On February 3, 1983, Henry Frye was sworn in as North Carolina’s first African-American Supreme Court Justice. Governor Jim Hunt appointed Frye as an associate justice. Then, in 1999, in another first, Hunt named Frye to the unexpired term of retiring Chief Justice Burley Mitchell. After Frye lost his bid for a full term as chief justice in 2000, he retired, having served on the state’s top tribunal for more than 17 years.
On September 1, 1898, Carl Schenck opened the nation’s first school of forestry.The school has its roots in 1895 when George Vanderbilt, who had just completed the Biltmore House, hired German-born Schenck to manage and restore his vast woodland properties.
On September 3, 1912, Beulah Henry, later nicknamed “Lady Edison,” received her first patent while living in Charlotte.The invention, a vacuum ice cream freezer, was followed the next year by improvements to the handbag and parasol.Although she attended Queens and Elizabeth Colleges in Charlotte, Beulah Louise Henry never had formal training in mechanics or technology. However, the prolific designer received 49 patents and is credited with over 100 inventions.

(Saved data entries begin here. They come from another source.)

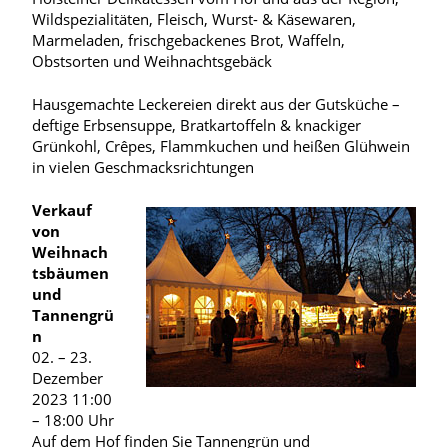
Wildspezialitäten, Fleisch, Wurst- & Käsewaren,
Marmeladen, frischgebackenes Brot, Waffeln,
Obstsorten und Weihnachtsgebäck
Hausgemachte Leckereien direkt aus der Gutsküche –
deftige Erbsensuppe, Bratkartoffeln & knackiger
Grünkohl, Crêpes, Flammkuchen und heißen Glühwein
in vielen Geschmacksrichtungen
Verkauf
von
Weihnach
tsbäumen
und
Tannengrü
n
02. – 23.
Dezember
2023 11:00
– 18:00 Uhr
Auf dem Hof finden Sie Tannengrün und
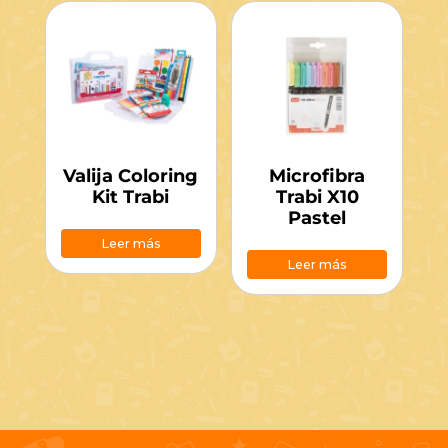
Valija Coloring
Microfibra
Kit Trabi
Trabi X10
Pastel
Leer más
Leer más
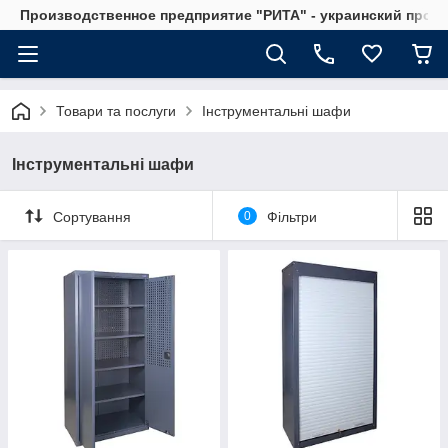
Производственное предприятие "РИТА" - украинский прои
Товари та послуги
Інструментальні шафи
Інструментальні шафи
Сортування
0
Фільтри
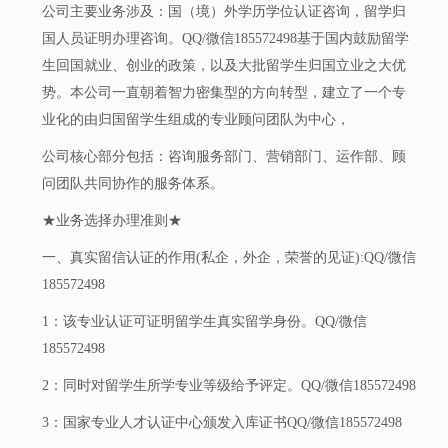
公司主要业务涉及：国（境）外学历学位认证咨询，留学归
国人员证明办理咨询。QQ/微信185572498基于国内鼓励留学
生回国就业、创业的政策，以及大批留学生归国立业之大优
势。本公司一直朝着智力密集型的方向转型，建立了一个专
业化的由归国留学生组成的专业顾问团队为中心，
公司核心部分包括：咨询服务部门、营销部门、运作部、顾
问团队共同协作的服务体系。
★业务选择办理准则★
一、真实留信认证的作用(私企，外企，荣誉的见证):QQ/微信
185572498
1：该专业认证可证明留学生真实留学身份。QQ/微信
185572498
2：同时对留学生所学专业等级给予评定。QQ/微信185572498
3：国家专业人才认证中心颁发入库证书QQ/微信185572498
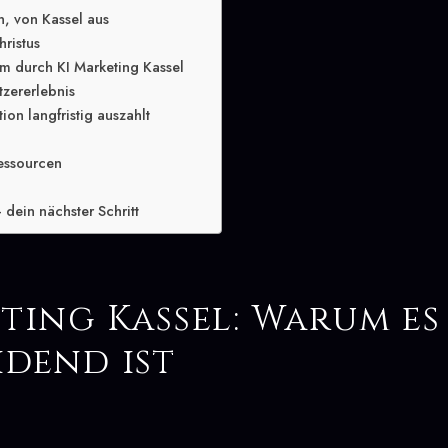
n, von Kassel aus
hristus
m durch KI Marketing Kassel
tzererlebnis
ion langfristig auszahlt
essourcen
 dein nächster Schritt
ting Kassel: Warum es
idend ist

On September 30, 1956, St. John’s Episcopal Church in Williamsboro was reconsecrated by the Right Reverend Edwin A. Penick, Bishop of the Diocese of North Carolina, following the building’s careful restoration.
On October 2, 1894, the North Carolina School for the Deaf opened with 104 students and eight teachers. The first superintendent was Edward McKee Goodwin, who served in that position until his death in 1937.
On October 31, 1765, angry Wilmingtonians held a mock funeral for Liberty the day before the Stamp Act was to go into effect. The Stamp Act placed taxes on most forms of paper in the colonies, including newspapers, letters, pamphlets and wills.
On November 25, 1780, senior officers of the Southern Department of the Continental Army met at Camp New Providence, near Charlotte, to develop a strategy to respond to General Charles Cornwallis’s impending invasion of North Carolina.